Letter From Indigenous Activists

Essential reading on, and beyond, Indigenous Peoples Day

By Jade Begay and Dallas Goldtooth

October 8, 2018


Photo courtesy of Leah Kolakowski

Formerly known as Columbus Day, today is Indigenous Peoples Day in more than 80 (and counting) cities, counties, and states. While official recognition of this day began in the late '70s, with the UN discussing the replacement of Columbus Day, resistance and challenge to said “holiday” existed in the hearts and minds of Indigenous and Native peoples long before cities or states began to observe Indigenous Peoples Day.

As land defenders—people who are working for Indigenous territories to be protected from contamination and exploitation—we see Indigenous Peoples Day as progress; it signals a crucial shift in our culture to recognize the dark past of colonization. No longer are our communities, towns, cities, and states remaining silent and complacent in celebrating the cultural genocide that ensued after Christopher Columbus landed on Turtle Island (a.k.a. North America). Today also means that the erasure of our narrative as Indigenous peoples is ending and our truths are rising to the surface. These truths include: Christopher Columbus was not a hero; he was a murderer. The land we all exist on is stolen. The history we’ve been taught is not accurate or complete. And perhaps most important among those truths, Indigenous lands are still being colonized, and our people are still suffering the trauma and impacts of colonization.


Across the country, we continue to see the violation of our rights and treaties as extractive projects are proposed and constructed. Across the nation, we continue to grieve our missing and murdered Indigenous women, victims of violence brought to their communities by extractive oil and mining projects. We continue to bear the brunt of climate change as our food sovereignty is threatened by dying ecosystems and as our animal relatives are becoming extinct due to land loss, warmer seasons, and/or contamination. And now, we are fighting for the very right to resist as anti-protest laws emerge across the country, which aim to criminalize our people for protecting what is most sacred to us.

▶ [Exercises to complete]:
1. Print the stretch of the Indigenous Peoples Day letter from "Essential reading on, and" through "Indigenous Peoples Day.".
2. What other name for North America does the Indigenous Peoples Day letter use?
3. Pick up the Indigenous Peoples Day letter after its last sentence and keep writing it.

▶ [Dataset]:

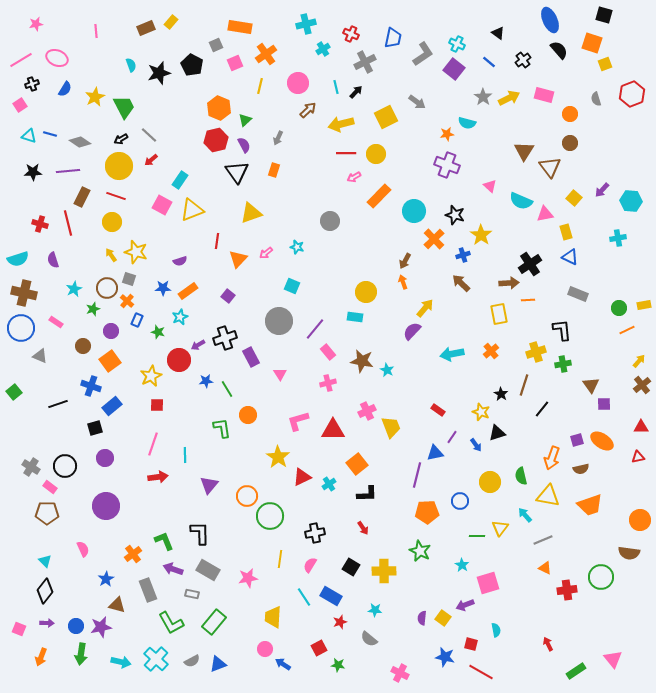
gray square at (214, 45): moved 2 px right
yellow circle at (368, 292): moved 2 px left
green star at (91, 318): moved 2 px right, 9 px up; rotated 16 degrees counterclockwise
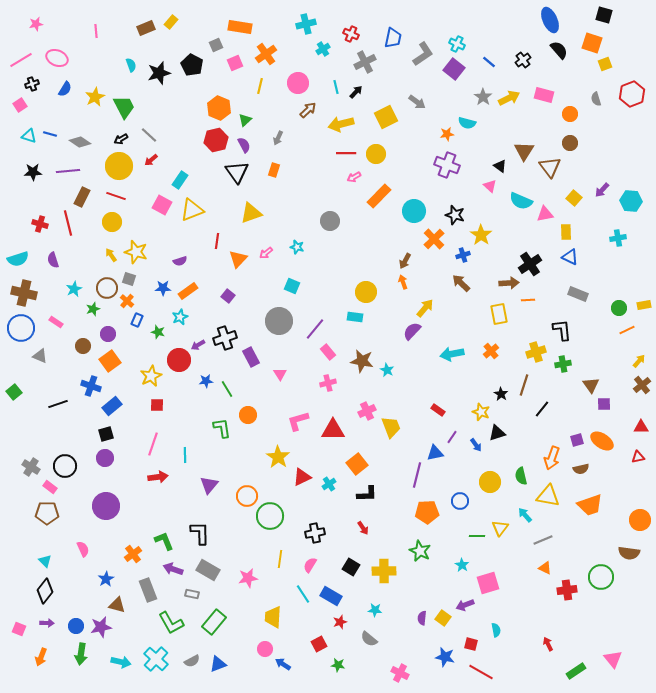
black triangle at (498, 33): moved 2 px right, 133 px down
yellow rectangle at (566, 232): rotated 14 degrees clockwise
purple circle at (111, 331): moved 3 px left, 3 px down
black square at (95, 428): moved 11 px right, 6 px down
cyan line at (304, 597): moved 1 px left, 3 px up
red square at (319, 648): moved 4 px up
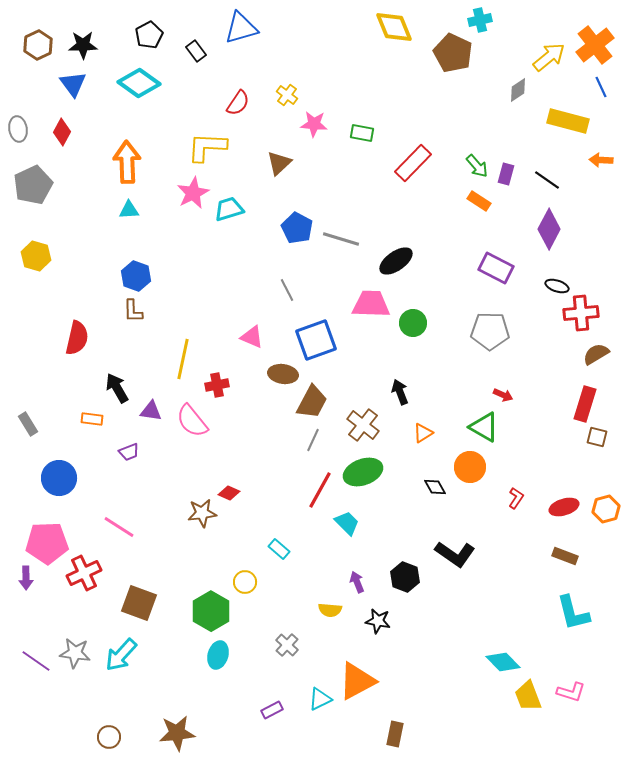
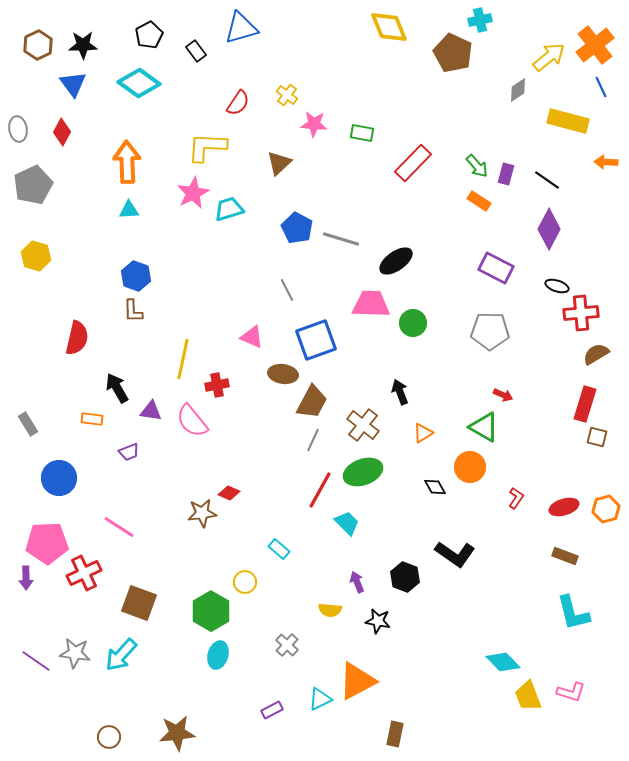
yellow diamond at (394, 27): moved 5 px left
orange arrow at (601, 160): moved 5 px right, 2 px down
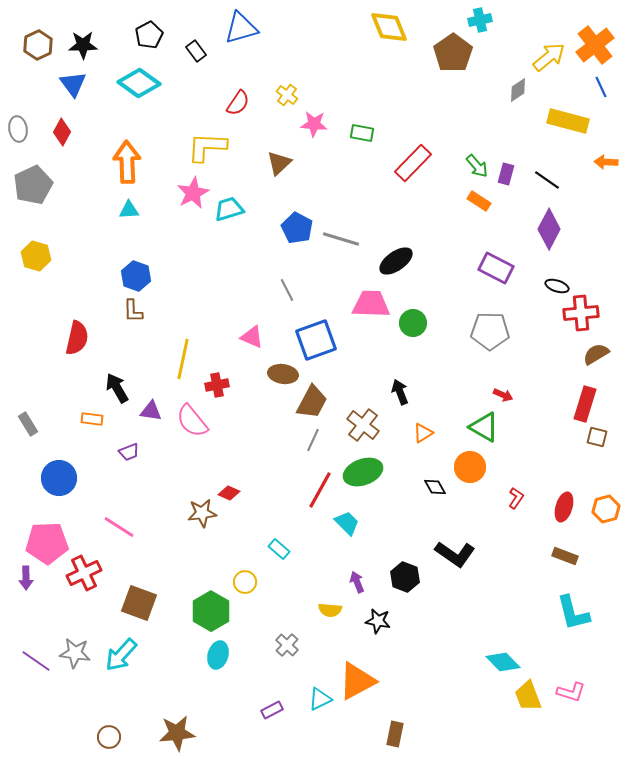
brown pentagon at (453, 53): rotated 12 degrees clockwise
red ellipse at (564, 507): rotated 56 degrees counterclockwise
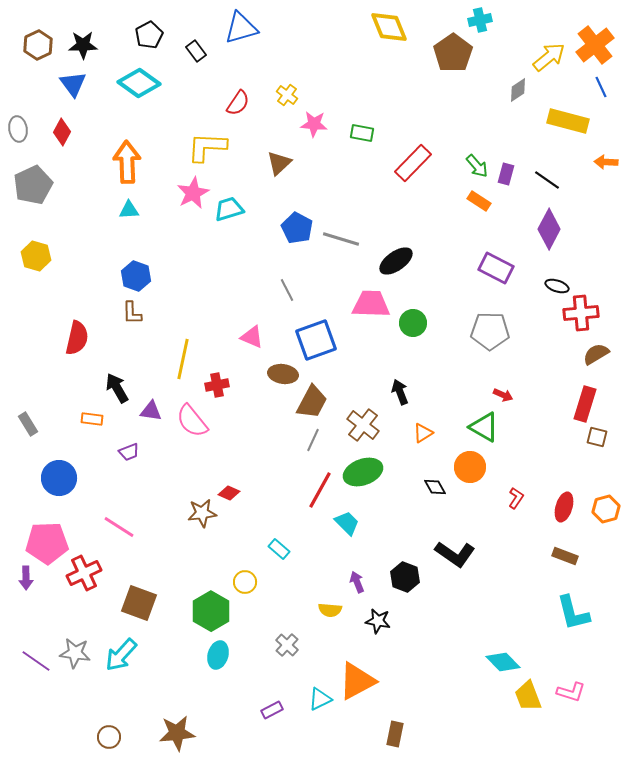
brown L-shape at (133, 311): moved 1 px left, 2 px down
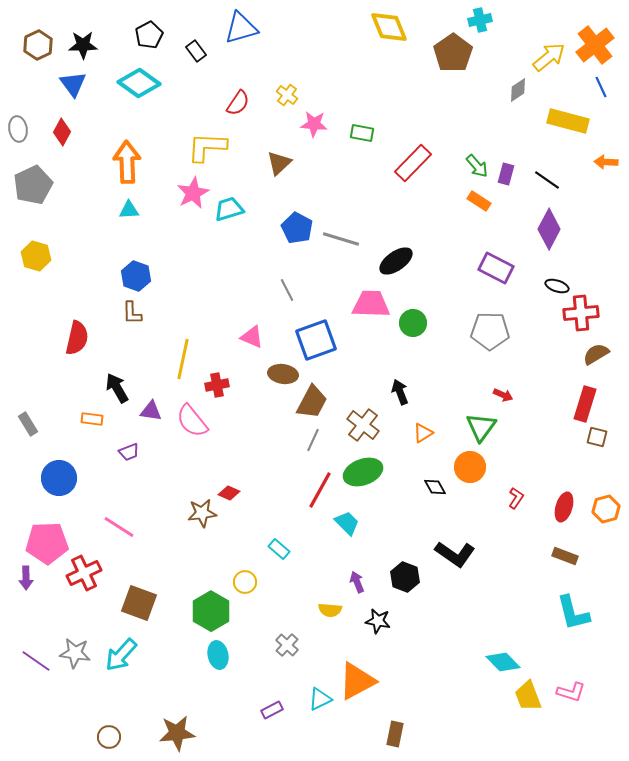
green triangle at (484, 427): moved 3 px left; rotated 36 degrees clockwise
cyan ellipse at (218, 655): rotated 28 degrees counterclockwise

▶ [Response list]:
1.
Essential reading on, and beyond, Indigenous Peoples Day

By Jade Begay and Dallas Goldtooth

October 8, 2018


Photo courtesy of Leah Kolakowski

Formerly known as Columbus Day, today is Indigenous Peoples Day in more than 80 (and counting) cities, counties, and states. While official recognition of this day began in the late '70s, with the UN discussing the replacement of Columbus Day, resistance and challenge to said “holiday” existed in the hearts and minds of Indigenous and Native peoples long before cities or states began to observe Indigenous Peoples Day.

2. Turtle Island

3.
Yet despite these challenges, our people and communities are demonstrating incredible bravery and innovation to bring forth healing and justice. Through the tireless work of Indigenous organizers, activists, knowledge keepers, and artists, we are learning about what is working and what our movements need more of to dismantle systems like white supremacy and systemic racism that colonization has imposed on our communities.

So while we could dive into the stories of how our people are still being attacked by the many forms of colonization, we find it important on this day, a day that symbolizes progress and evolution, to acknowledge what is working in our communities and in our movements. All too often, our people are framed as victims, and while there’s truth in those narratives, it’s also critical, for our self-actualization as Indigenous peoples, to have our strengths, our resilience, and our creativity seen and honored.

With that in mind, we want to highlight three frameworks that are driving our movements to be stronger, inclusive, and transformative:

All too often, our people are framed as victims, and while there’s truth in those narratives, it’s also critical, for our self-actualization as Indigenous peoples, to have our strengths, our resilience, and our creativity seen and honored.

Be Intersectional

This term or concept has fallen into the category of buzzwords and trendy topics in social and environmental justice discourse, but it is imperative that we break down the silos that keep our issues and movements separate. This past September, the Indigenous Environmental Network mobilized in response to the Global Climate Action Summit (GCAS) with the It Takes Roots Alliance, which consists of the Climate Justice Alliance, Global Grassroots Justice Alliance, and Right to the City Alliance. As we challenged Governor Jerry Brown of California and the GCAS for promoting climate capitalism, and as we demanded investment in real climate solutions that honor Indigenous and place-based knowledge, we also built solidarity and unity across races, cultures, and issues, so that as we take on the roots of climate change, capitalism and colonization, we are empowered by our alignment, our diversity, and our respect and trust in one another.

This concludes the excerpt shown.